* Imports will shrink to 800,000 t - Ag Min
* Local prices at rare discount to international market
* Estimate likely to spook major exporters
By Hallie Gu and Dominique Patton
BEIJING, Feb 9 (Reuters) - China’s forecast on Thursday of a drop in corn imports to their lowest in at least a decade may end a years-long bonanza for global merchants and producers as maize prices in the world’s biggest grains market have dropped below global prices.
In its monthly crop report, the Ministry of Agriculture forecast imports for the 2016/2017 crop year that ends in September as low as 800,000 tonnes, down 200,000 from last month’s estimate.
That would be down from 3.2 million tonnes for the calendar year 2016 and a third of the average for the past decade.
Other estimates, however, point to higher imports for the year. The U.S. Department of Agriculture expects imports at 3 million tonnes and state think-tank National Grain and Oils Information Center estimates 2 million tonnes.
Still, the drop reflects the waning appetite for foreign grain after the government abandoned its longstanding price support programme last year.
It will likely spook global merchants and producers that enjoyed a prolonged boon in business as the world’s second-largest economy scooped up foreign crops to feed its growing urban population and livestock.
Removing the price supports has shifted the long-held premium of domestic corn over international prices to a discount.

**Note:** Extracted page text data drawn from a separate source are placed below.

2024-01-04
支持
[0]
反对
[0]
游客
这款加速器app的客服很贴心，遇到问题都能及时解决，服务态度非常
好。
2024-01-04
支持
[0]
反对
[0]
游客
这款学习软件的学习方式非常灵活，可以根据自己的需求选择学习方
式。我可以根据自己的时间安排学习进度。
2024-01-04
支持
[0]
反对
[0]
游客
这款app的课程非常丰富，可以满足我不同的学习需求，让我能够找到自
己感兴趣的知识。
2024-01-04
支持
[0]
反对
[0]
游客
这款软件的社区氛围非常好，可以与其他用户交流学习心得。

Last month, Chinese corn traded at a rare discount of 120 yuan ($17.48) to duty-paid imports in southern ports last month, the report said. That is down from a premium of 1,000 yuan per tonne in recent years.
China will eventually need imports once it has reduced its stocks and the price gap may diminish if physical prices catch up with the rally in Chinese corn futures.
The import decline could combine with bumper crops in the United States and other major producers to lower global prices further. U.S. corn futures are languishing close to multi-year lows.
Ukraine accounted for the majority of last year’s imports, followed by the United States.
Traders said they do not expect a pick-up any time soon. Meng Jinhui, analyst with COFCO Futures, said the arbitrage should remain in favour of domestic farmers until at least July.
The forecast provides further evidence that 2017 could be a pivotal year for China as Beijing doubles down on efforts to boost domestic demand and curb output to get rid of its ageing reserve and reduce imports.
Chinese corn futures rose to an 18-month high this week on expectations for an inventory decline. Prices have gained 20 percent since Sept. 30.